▶ Record excerpts
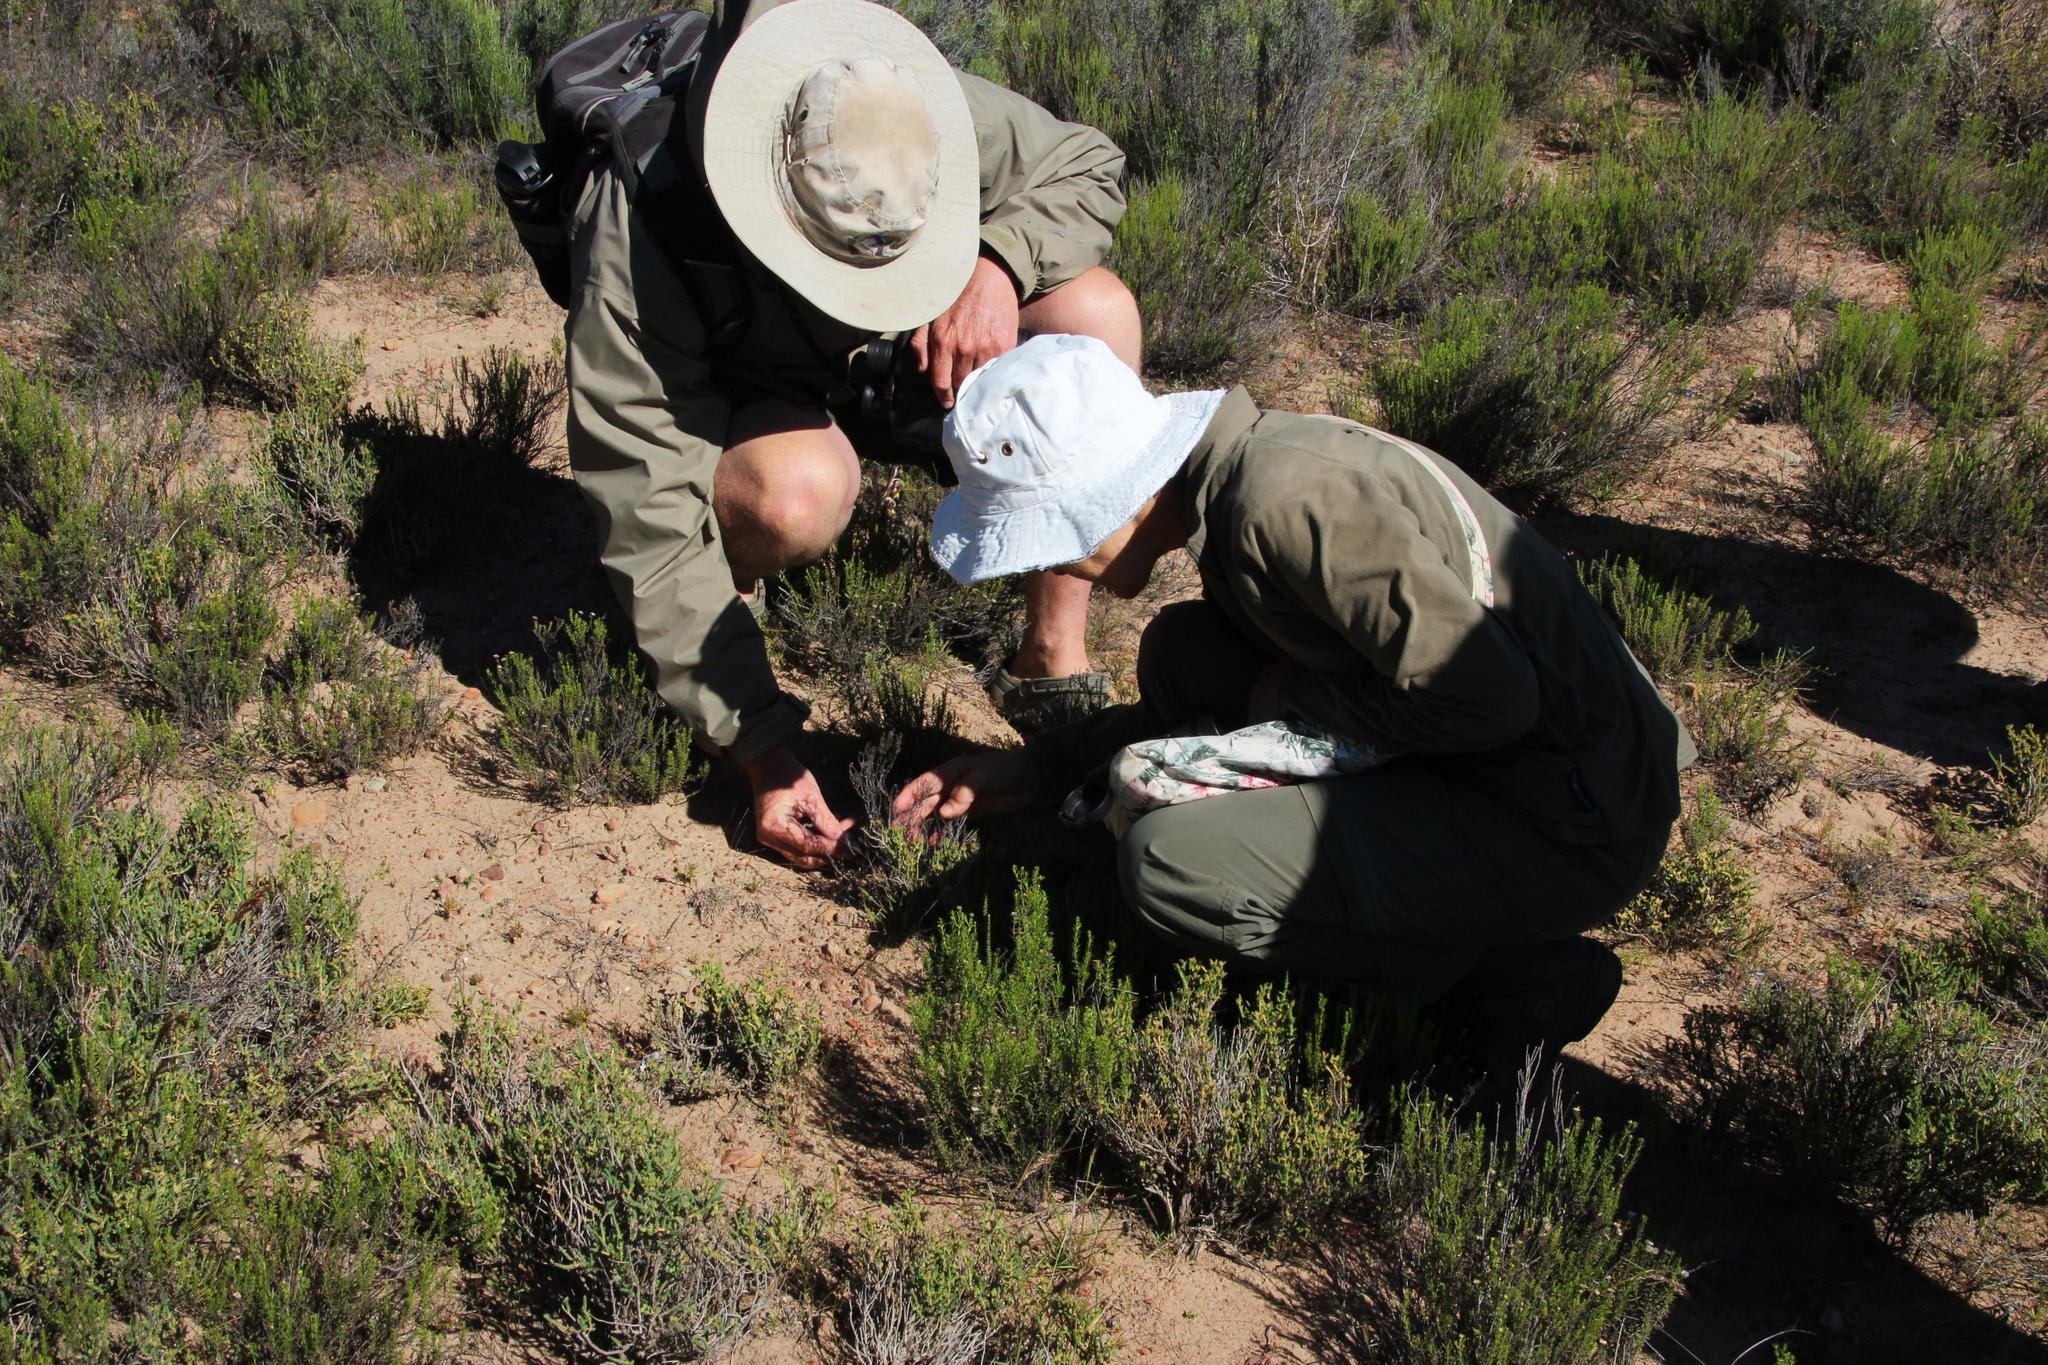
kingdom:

* * *

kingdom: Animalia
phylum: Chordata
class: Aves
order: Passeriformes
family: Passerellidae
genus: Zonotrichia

---

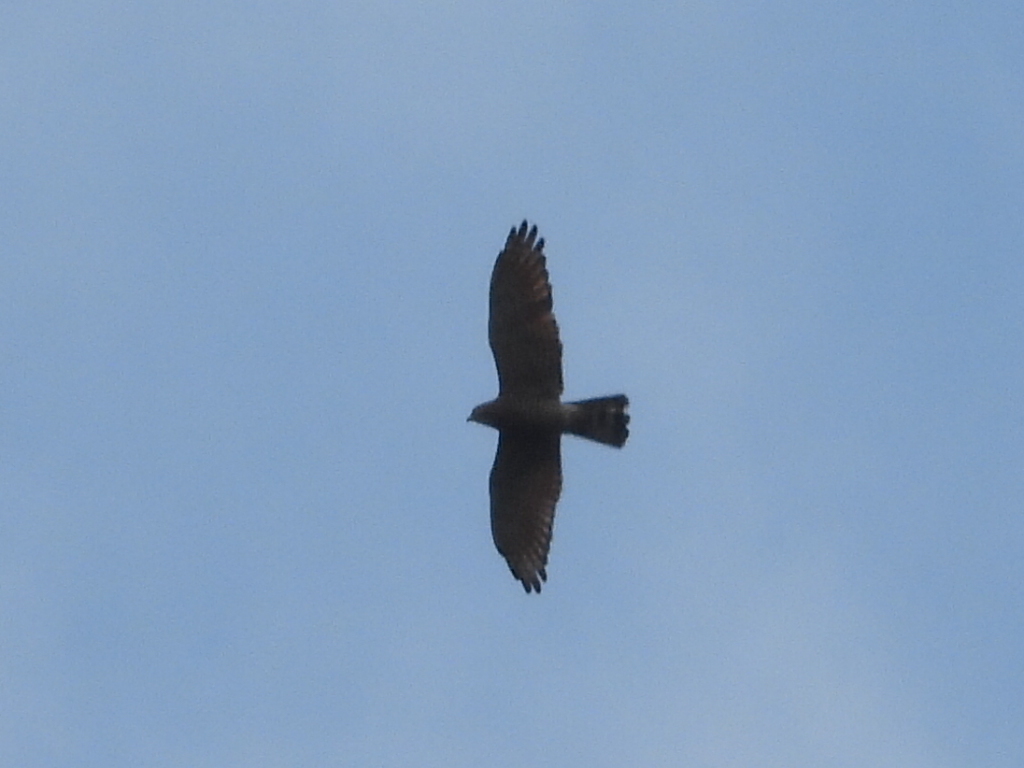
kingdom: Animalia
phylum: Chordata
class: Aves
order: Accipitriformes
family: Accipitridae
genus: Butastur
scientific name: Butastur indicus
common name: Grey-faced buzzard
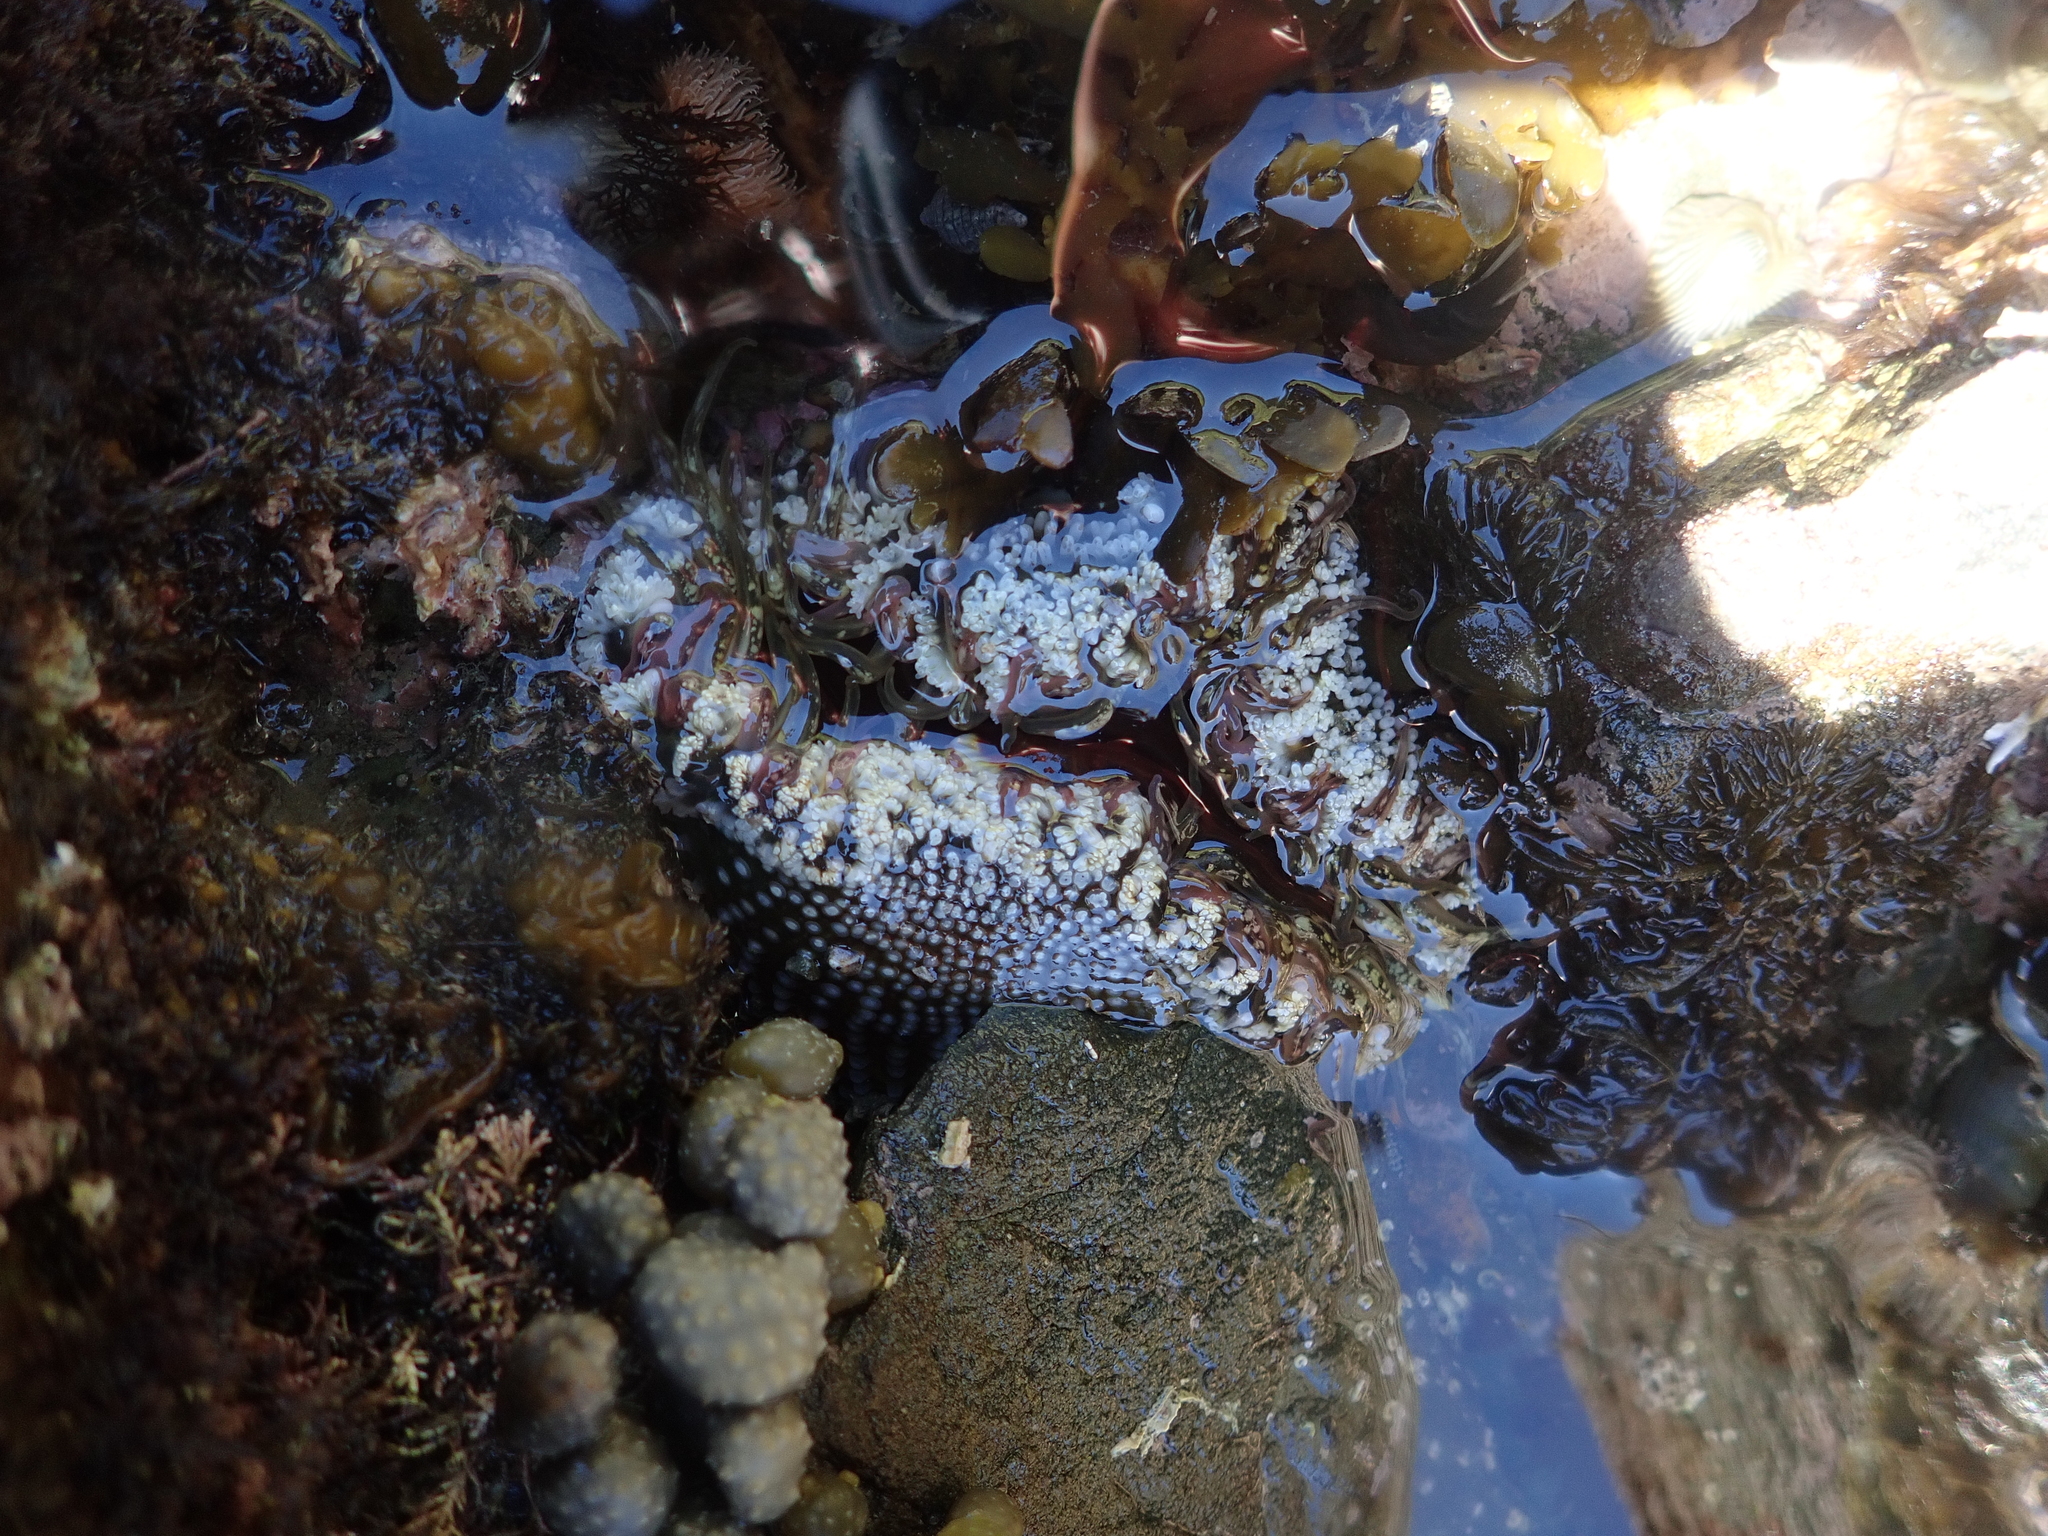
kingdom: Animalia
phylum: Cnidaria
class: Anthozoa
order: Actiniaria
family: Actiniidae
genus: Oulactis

▶ What this task involves
Output as a JSON list of strings everything in the data from the line containing "common name: Grey-faced buzzard" down to the line containing "genus: Oulactis", both lines included, with one string per line and blank lines left out. Leave the pictures out of the answer.

▶ Result for this exercise
[
  "common name: Grey-faced buzzard",
  "kingdom: Animalia",
  "phylum: Cnidaria",
  "class: Anthozoa",
  "order: Actiniaria",
  "family: Actiniidae",
  "genus: Oulactis"
]